Quick question.... sorry no advice or conclusion... I've never used/installed one.

Question.... do those illuminating/ locator switches require a neutral in the box.?

(Sounds like a good idea... but I don't want flickering junk either)

TIA


----------



## AllanJ (Nov 24, 2007)

Most locator switches do not need a neutral. These are more likely to flicker notably when the light being controlled is of very low wattage.

They also make illuminated toggle switches that do use a neutral. These are primarily used to glow when the light or device being controlled is "on" (used as an "in use" light) or to glow all of the time. Some can also be connected up with no neutral to glow only when the device being controlled is "off".

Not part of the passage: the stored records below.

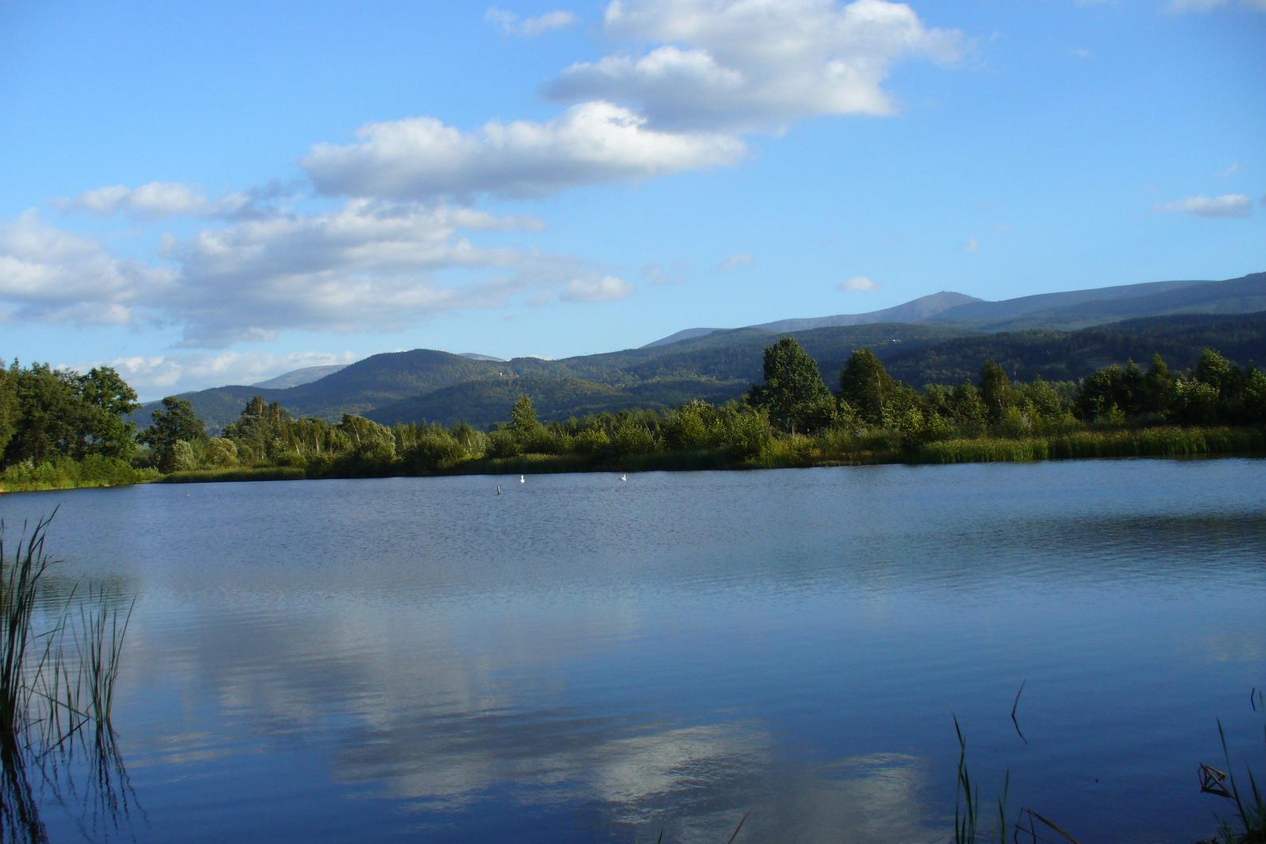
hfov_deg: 49.5
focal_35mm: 39
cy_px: 446
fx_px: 1372
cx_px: 640
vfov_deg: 34.2
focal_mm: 6.1
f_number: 5.6
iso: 80
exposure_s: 1/250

None of the above are guaranteed not to flicker due to manufacturing tolerances mentioned earlier or as they age.


----------



## Tom153 (Nov 10, 2016)

Do you know if the newer LED type locator lights are any better, or higher amp switches. I know Leviton has a note posted along with their 15 amp switch product with a neon locator light (5613-2I) that with some CFL or LED lights they might flicker, so they are well aware of the "defect". However, product (5649-2W) and the other 20 amp switches don't have such a note.


----------



## joed (Mar 13, 2005)

Usually it is the LED or CFL that flickers not he switch.


----------



## freeagent (Nov 11, 2011)

I have a Levitron dimmer switch that controls a singe 60W incandescent bulb that has a locator light. Just happens that today, before reading this thread, I noticed it was flickering. It is a model no longer made and goes 100% off when the slider is pushed as far as it can go. It also has an on/off switch. 

What I found, was that if the slider was not quite in the totally off position, the locator bulb flickered more. Only very slightly if switch and slider totally off.


----------



## Tom153 (Nov 10, 2016)

Asking Home Depot and Leviton, if they make any switch with a locator light, neon or LED that do not flicker; HD suggested that any installation with LED fixture could cause the locator light to flicker. The recommendation is to replace with a non-locator light type switch. Leviton didn't reply, but all their 15 amp locator Decor switches now carry a note that some CFL and LED luminaries can cause flickering of the locator light.

Since it is just an annoyance, having flickering lights, I'll wait awhile, see if Leviton or Luton or someone else figures out a way to make a switch with a locator feature work well with any LED type light fixture/bulb. Maybe in a few years they will have it figure out. If not, I'll just replace with a non illuminated switch when the annoyance factor gets too much for me, or I decide to sell my house.:wink2:


----------



## joed (Mar 13, 2005)

Those locator lights switches require a small current to flow through the load to light them. They have no neutral connection. That small current is a non issue for incandescents. CFLs and LED being such low power users will actually light(flicker) from that low current.
I don't know if they make them but you would need a switch with a neutral connection.


----------